REQUIRED TASKS
a. In the YARD discussion, rewrite the part from "Logging is global" to "two incompatible runtimes.", replacing "monkeypatched" with "modified".
b. According to the YARD discussion, why is logging global to YARD?

Generally speaking, the point of diagnosing a bug is to resolve it in future releases. If your question is simply a loaded rhetorical way to say "please change the behavior", we need to have the root cause conversation first.

I guessed already that replication would be complicated for you - I was more looking for some "insight" coming from your knowledge and my stacktrace put together. Therefore, I am starting this line "rhetorically", so that maybe I can debug/fix the system itself or notify pry-doc in turn.

It is very easy, when opening a bug, that someone would be iron-clad to "please follow the template" behavior, and when they see a stacktrace that's not theirs to say "sorry, this is not pry-docs problem - the stacktrace is from Yard". Or get ignored e.g. ConradIrwin/pry-rescue#117

If your intention is truly to ask why without expecting any fixes to the crashes you're experiencing, here you go:

Logging is global to YARD because YARD is not designed to be directly integrated into arbitrary runtimes outside of run-once style tooling. In other words, pry-doc probably shouldn't be loaded into the same runtime space as your debugged program, otherwise you will also be running into a whole host of issues around potentially monkeypatched classes (consider all of core_ext/* for example). Unfortunately it looks like you're running into one of those quirks of interleaving two incompatible runtimes.

Although the global log method can be fixed specifically, doing so would be a breaking change at this point, and so it likely will not happen. It also won't fix the other possible deeper gotchas that comes with requiring YARD directly into any large application. For YARD to work seamlessly with arbitrary codebases, it would have to be redesigned to use Refinements or other large refactors that would all involve breaking changes and would require a major version bump. At this point, many of those decisions are deeply coupled to YARD's implementation, for better or for worse.

Stored data
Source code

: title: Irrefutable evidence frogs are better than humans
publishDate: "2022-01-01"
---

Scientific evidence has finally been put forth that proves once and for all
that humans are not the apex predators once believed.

ANSWERS TO THE EXERCISE
a.
Logging is global to YARD because YARD is not designed to be directly integrated into arbitrary runtimes outside of run-once style tooling. In other words, pry-doc probably shouldn't be loaded into the same runtime space as your debugged program, otherwise you will also be running into a whole host of issues around potentially modified classes (consider all of core_ext/* for example). Unfortunately it looks like you're running into one of those quirks of interleaving two incompatible runtimes.

b. YARD is not designed to be directly integrated into arbitrary runtimes outside of run-once style tooling.